● **Problem statement**: Wherever "system" shows up in the records below, copy the whole line.

Source records Start Marker

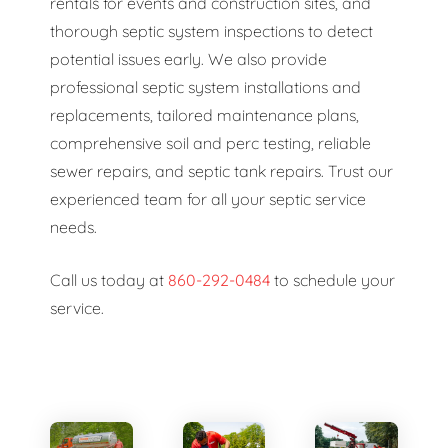
rentals for events and construction sites, and
thorough septic system inspections to detect
potential issues early. We also provide
professional septic system installations and
replacements, tailored maintenance plans,
comprehensive soil and perc testing, reliable
sewer repairs, and septic tank repairs. Trust our
experienced team for all your septic service
needs.
Call us today at
860-292-0484
to schedule your
service.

Source records End Marker

● **Response for this exercise**:
thorough septic system inspections to detect
professional septic system installations and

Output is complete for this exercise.